EXERCISE GOAL: Determine how many lines of the entries include the word "LOWELL", and report that number with no further text.

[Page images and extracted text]
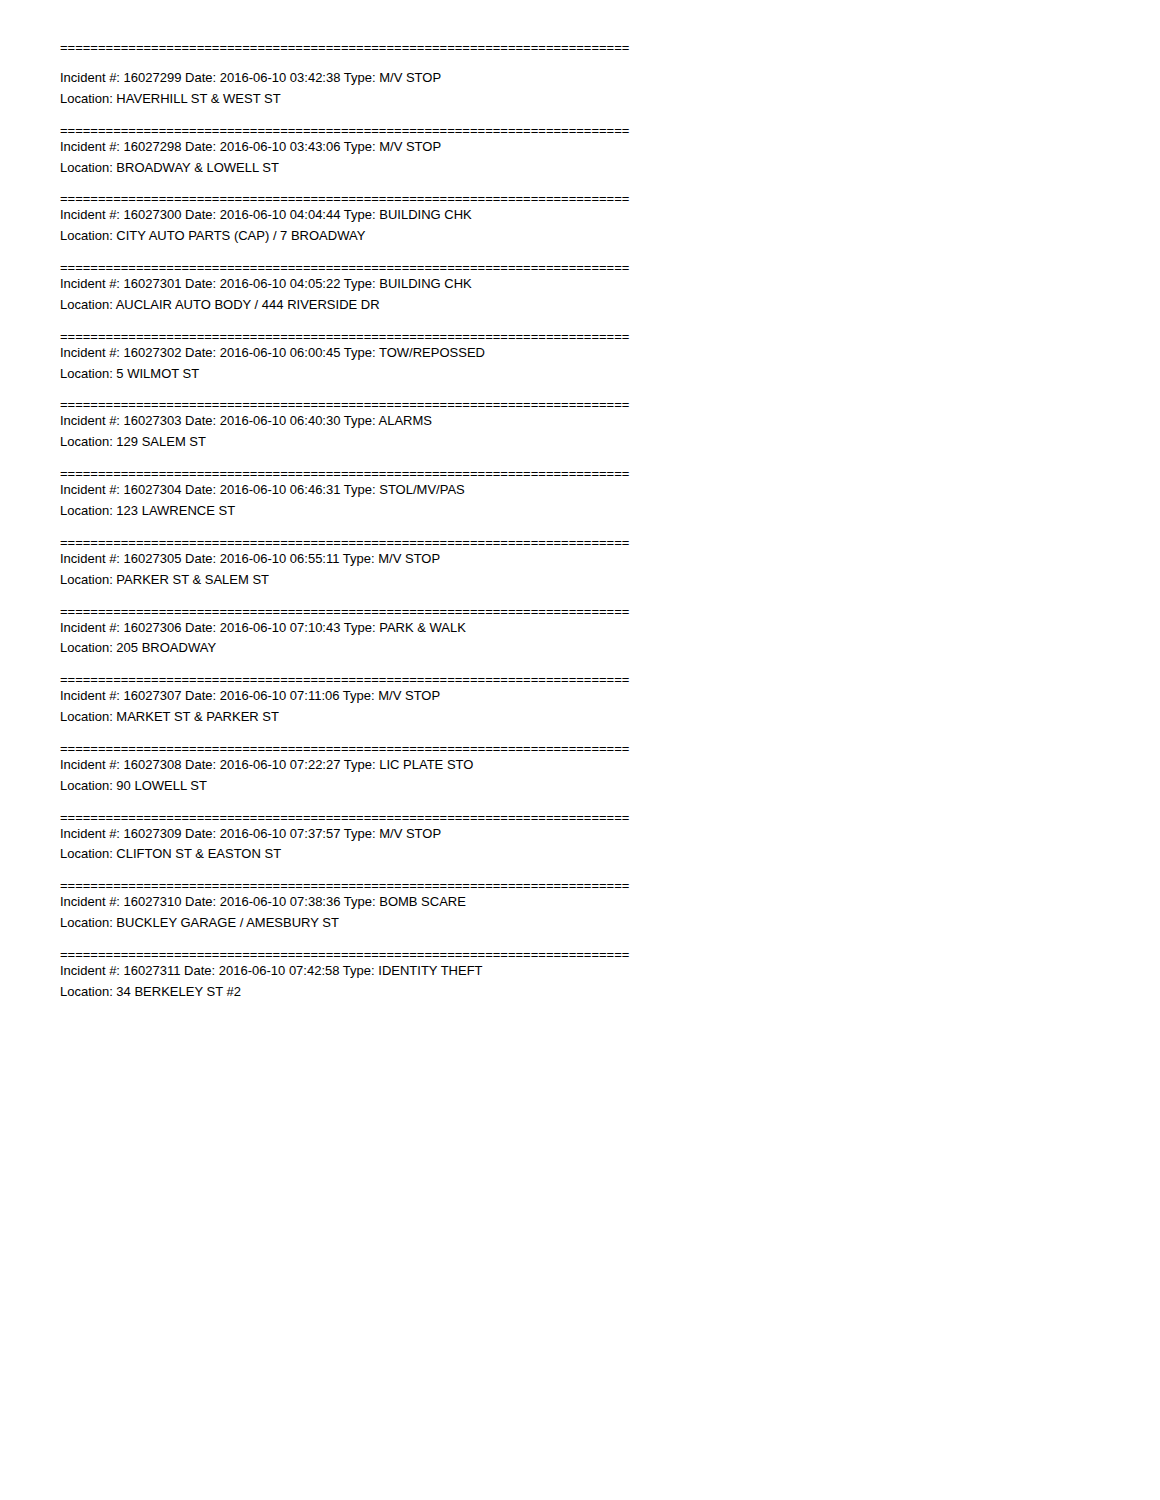===========================================================================
Incident #: 16027299 Date: 2016-06-10 03:42:38 Type: M/V STOP
Location: HAVERHILL ST & WEST ST
===========================================================================
Incident #: 16027298 Date: 2016-06-10 03:43:06 Type: M/V STOP
Location: BROADWAY & LOWELL ST
===========================================================================
Incident #: 16027300 Date: 2016-06-10 04:04:44 Type: BUILDING CHK
Location: CITY AUTO PARTS (CAP) / 7 BROADWAY
===========================================================================
Incident #: 16027301 Date: 2016-06-10 04:05:22 Type: BUILDING CHK
Location: AUCLAIR AUTO BODY / 444 RIVERSIDE DR
===========================================================================
Incident #: 16027302 Date: 2016-06-10 06:00:45 Type: TOW/REPOSSED
Location: 5 WILMOT ST
===========================================================================
Incident #: 16027303 Date: 2016-06-10 06:40:30 Type: ALARMS
Location: 129 SALEM ST
===========================================================================
Incident #: 16027304 Date: 2016-06-10 06:46:31 Type: STOL/MV/PAS
Location: 123 LAWRENCE ST
===========================================================================
Incident #: 16027305 Date: 2016-06-10 06:55:11 Type: M/V STOP
Location: PARKER ST & SALEM ST
===========================================================================
Incident #: 16027306 Date: 2016-06-10 07:10:43 Type: PARK & WALK
Location: 205 BROADWAY
===========================================================================
Incident #: 16027307 Date: 2016-06-10 07:11:06 Type: M/V STOP
Location: MARKET ST & PARKER ST
===========================================================================
Incident #: 16027308 Date: 2016-06-10 07:22:27 Type: LIC PLATE STO
Location: 90 LOWELL ST
===========================================================================
Incident #: 16027309 Date: 2016-06-10 07:37:57 Type: M/V STOP
Location: CLIFTON ST & EASTON ST
===========================================================================
Incident #: 16027310 Date: 2016-06-10 07:38:36 Type: BOMB SCARE
Location: BUCKLEY GARAGE / AMESBURY ST
===========================================================================
Incident #: 16027311 Date: 2016-06-10 07:42:58 Type: IDENTITY THEFT
Location: 34 BERKELEY ST #2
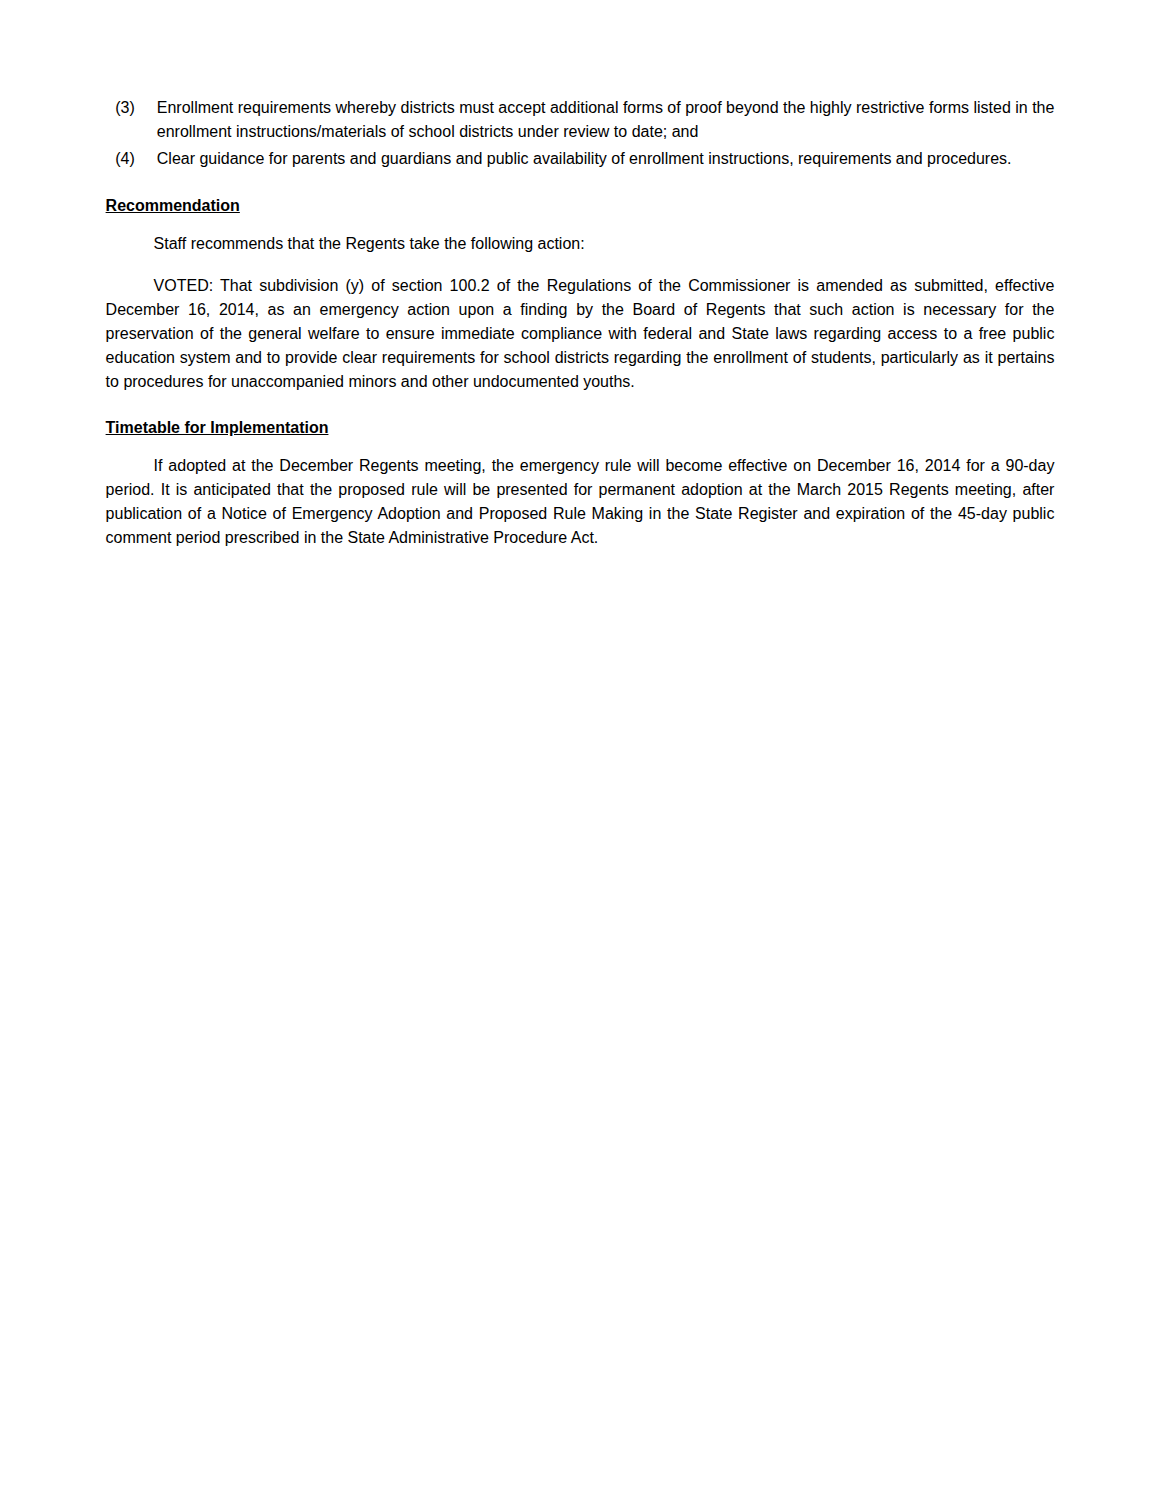(3) Enrollment requirements whereby districts must accept additional forms of proof beyond the highly restrictive forms listed in the enrollment instructions/materials of school districts under review to date; and
(4) Clear guidance for parents and guardians and public availability of enrollment instructions, requirements and procedures.
Recommendation
Staff recommends that the Regents take the following action:
VOTED: That subdivision (y) of section 100.2 of the Regulations of the Commissioner is amended as submitted, effective December 16, 2014, as an emergency action upon a finding by the Board of Regents that such action is necessary for the preservation of the general welfare to ensure immediate compliance with federal and State laws regarding access to a free public education system and to provide clear requirements for school districts regarding the enrollment of students, particularly as it pertains to procedures for unaccompanied minors and other undocumented youths.
Timetable for Implementation
If adopted at the December Regents meeting, the emergency rule will become effective on December 16, 2014 for a 90-day period. It is anticipated that the proposed rule will be presented for permanent adoption at the March 2015 Regents meeting, after publication of a Notice of Emergency Adoption and Proposed Rule Making in the State Register and expiration of the 45-day public comment period prescribed in the State Administrative Procedure Act.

TASK SOLUTION: 2